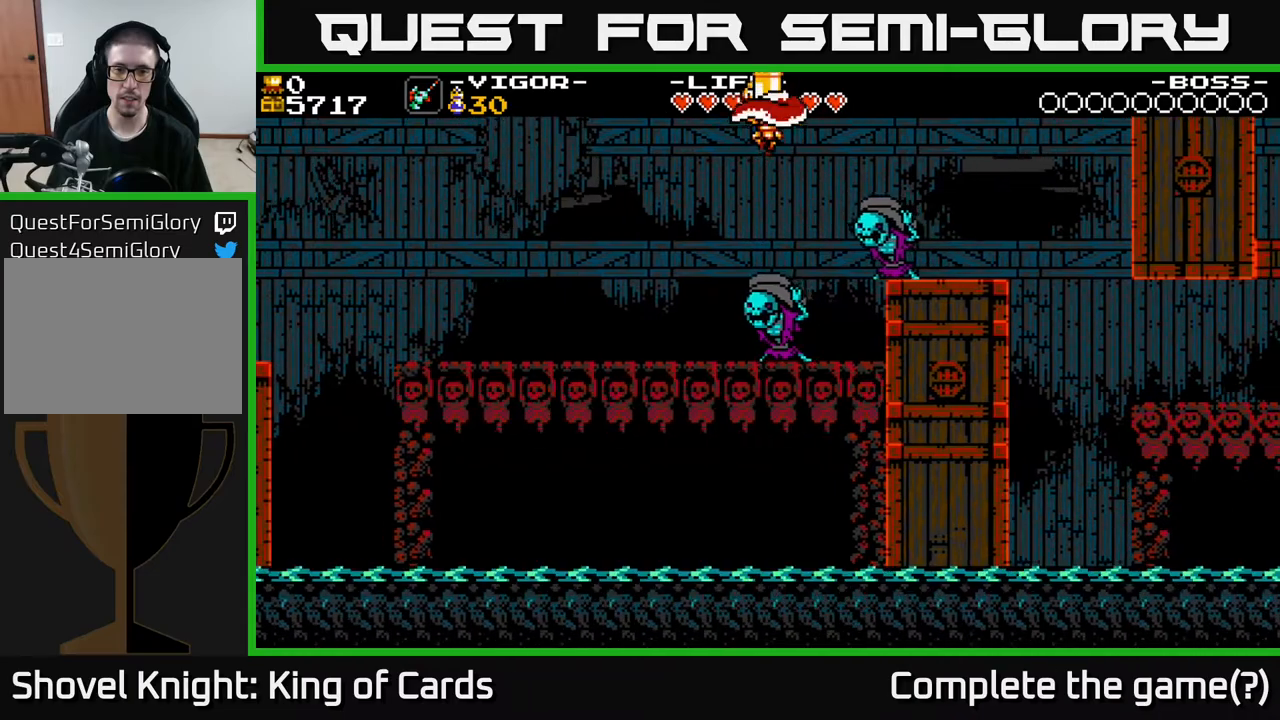
{"buttons": [], "events": [[17, "DPAD_RIGHT", "up"]]}
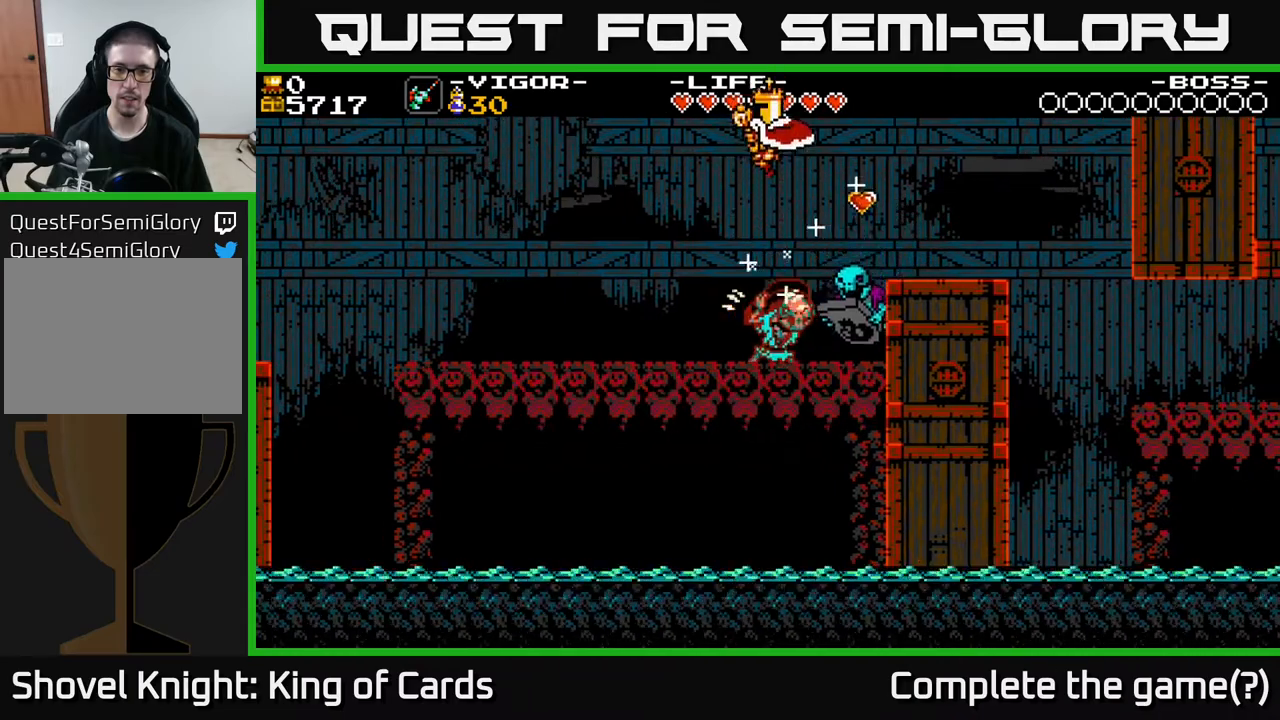
{"buttons": [], "events": []}
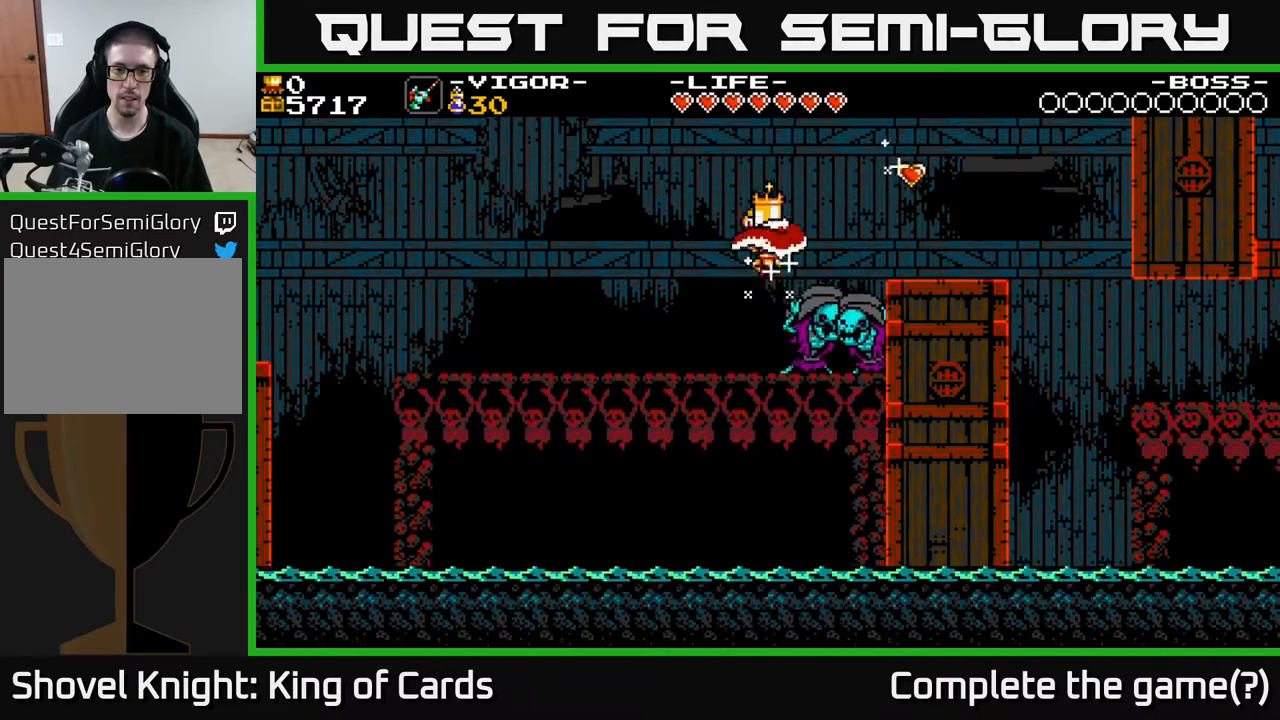
{"buttons": ["DPAD_RIGHT"], "events": [[17, "DPAD_RIGHT", "down"], [150, "DPAD_RIGHT", "up"], [467, "DPAD_RIGHT", "down"]]}
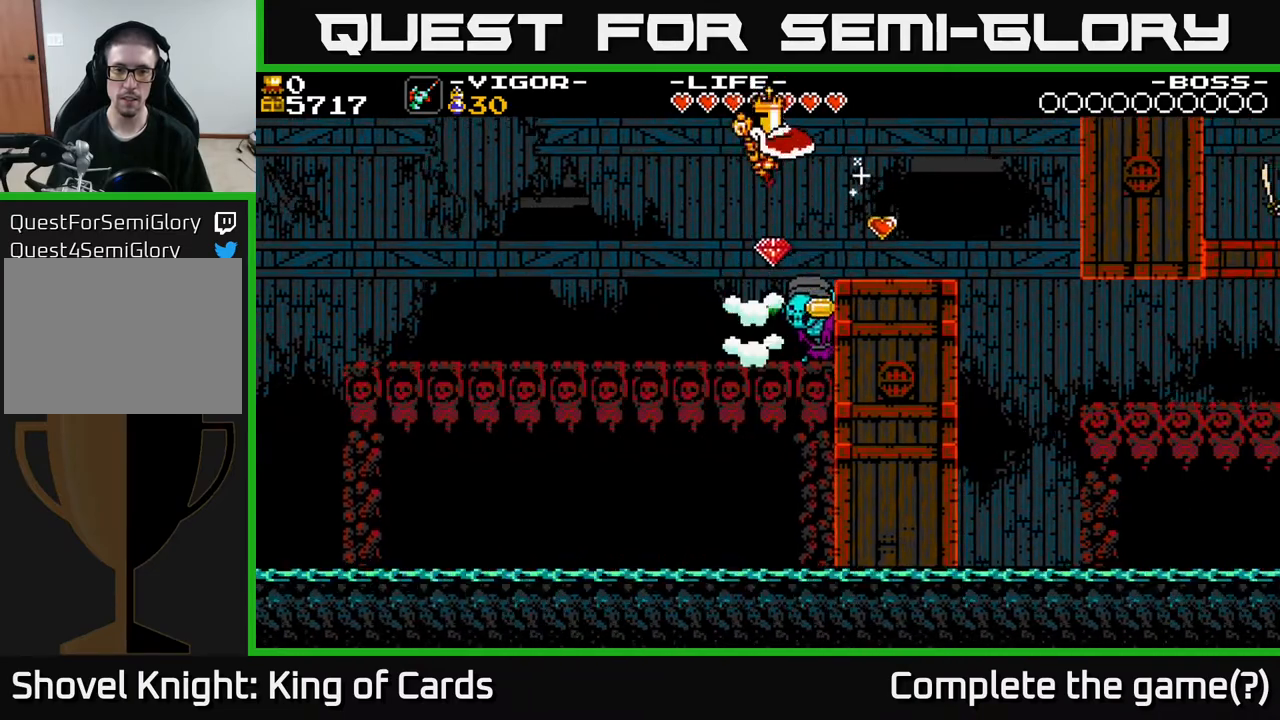
{"buttons": [], "events": [[117, "DPAD_RIGHT", "up"], [250, "DPAD_LEFT", "down"], [300, "DPAD_LEFT", "up"]]}
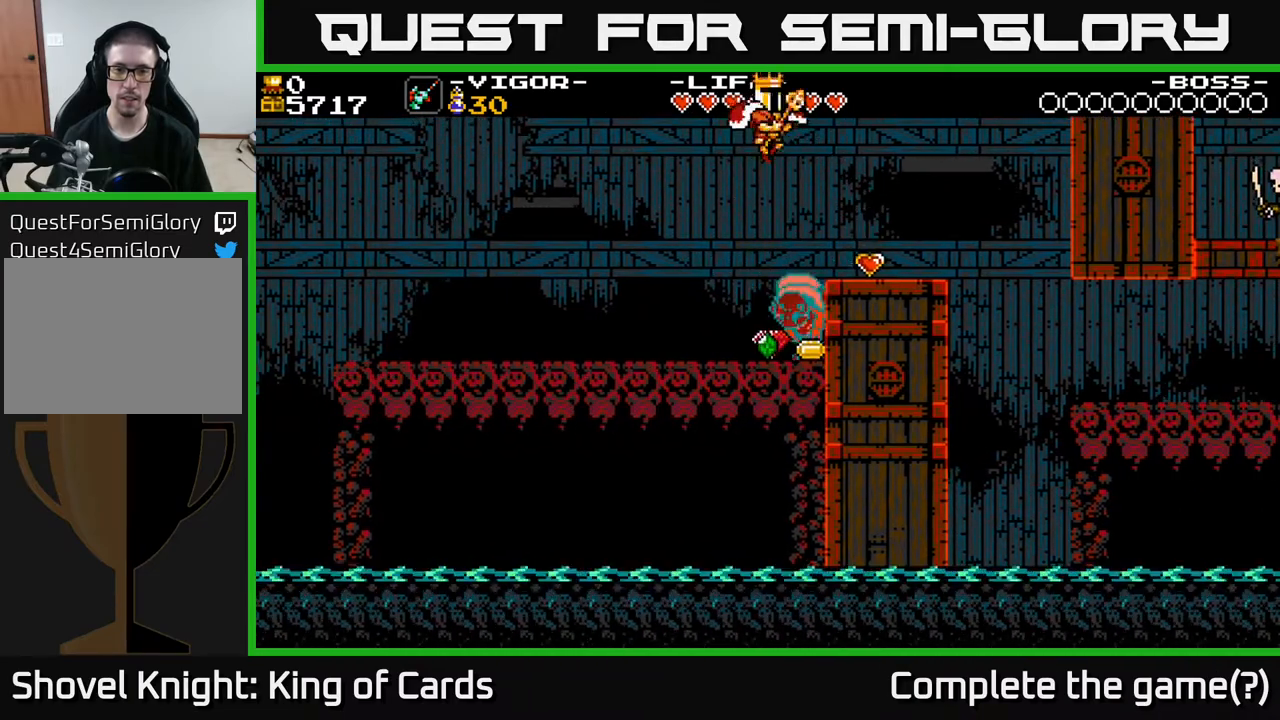
{"buttons": [], "events": [[333, "DPAD_RIGHT", "down"], [417, "DPAD_RIGHT", "up"]]}
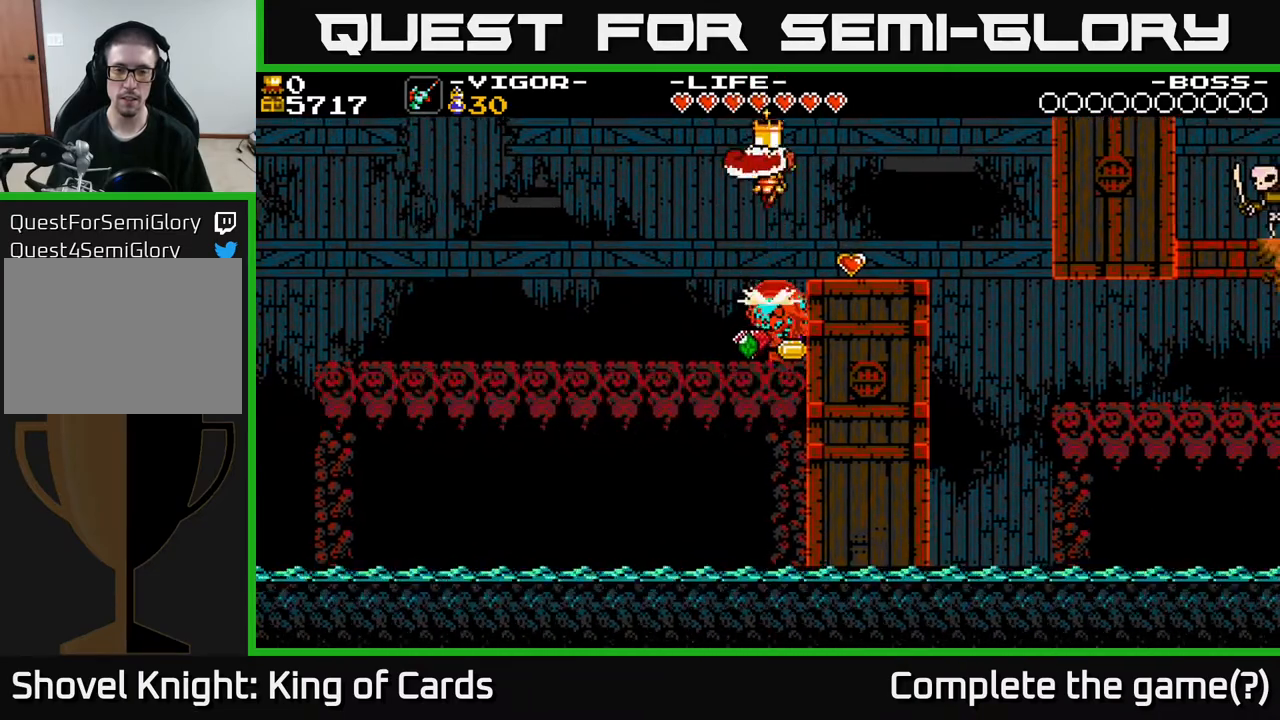
{"buttons": [], "events": []}
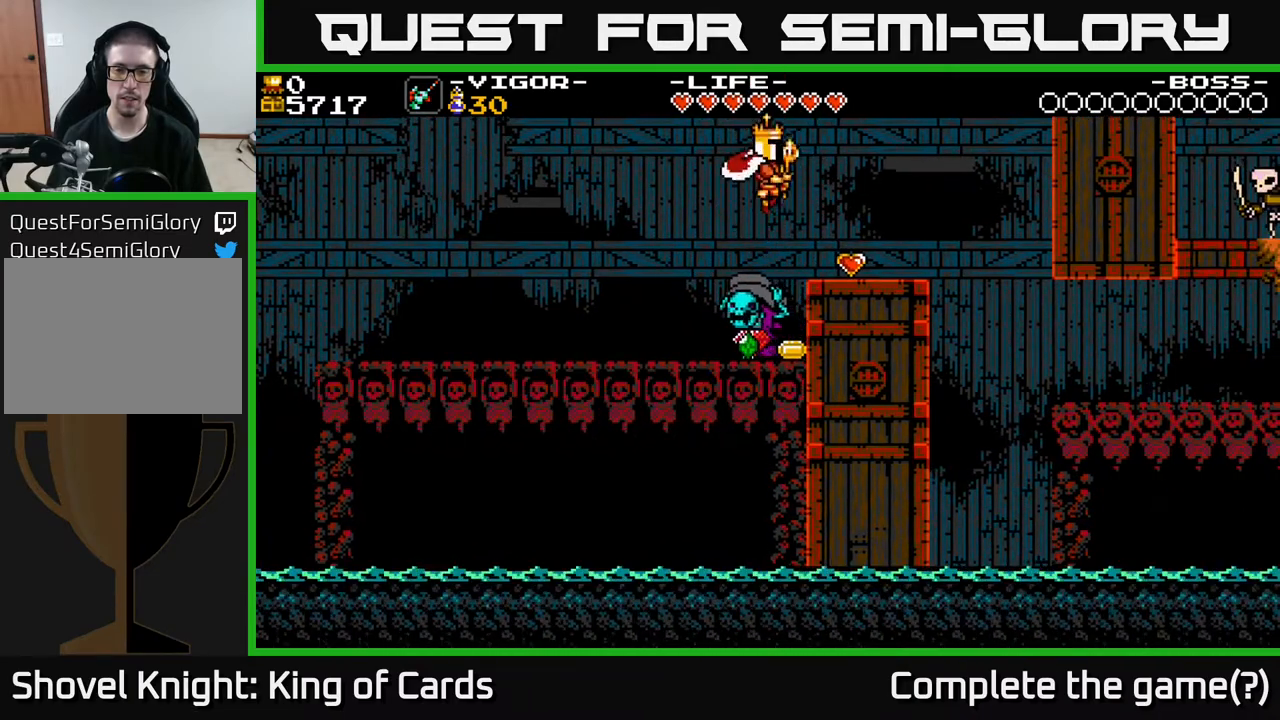
{"buttons": [], "events": [[467, "DPAD_RIGHT", "down"], [500, "DPAD_RIGHT", "up"]]}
- - -
PROBLEM TO WORK ON
Restate it all word for word: every record, no pictures.

ANSWER FOR THIS EXERCISE
{"buttons": [], "events": [[17, "DPAD_RIGHT", "up"]]}
{"buttons": [], "events": []}
{"buttons": ["DPAD_RIGHT"], "events": [[17, "DPAD_RIGHT", "down"], [150, "DPAD_RIGHT", "up"], [467, "DPAD_RIGHT", "down"]]}
{"buttons": [], "events": [[117, "DPAD_RIGHT", "up"], [250, "DPAD_LEFT", "down"], [300, "DPAD_LEFT", "up"]]}
{"buttons": [], "events": [[333, "DPAD_RIGHT", "down"], [417, "DPAD_RIGHT", "up"]]}
{"buttons": [], "events": []}
{"buttons": [], "events": [[467, "DPAD_RIGHT", "down"], [500, "DPAD_RIGHT", "up"]]}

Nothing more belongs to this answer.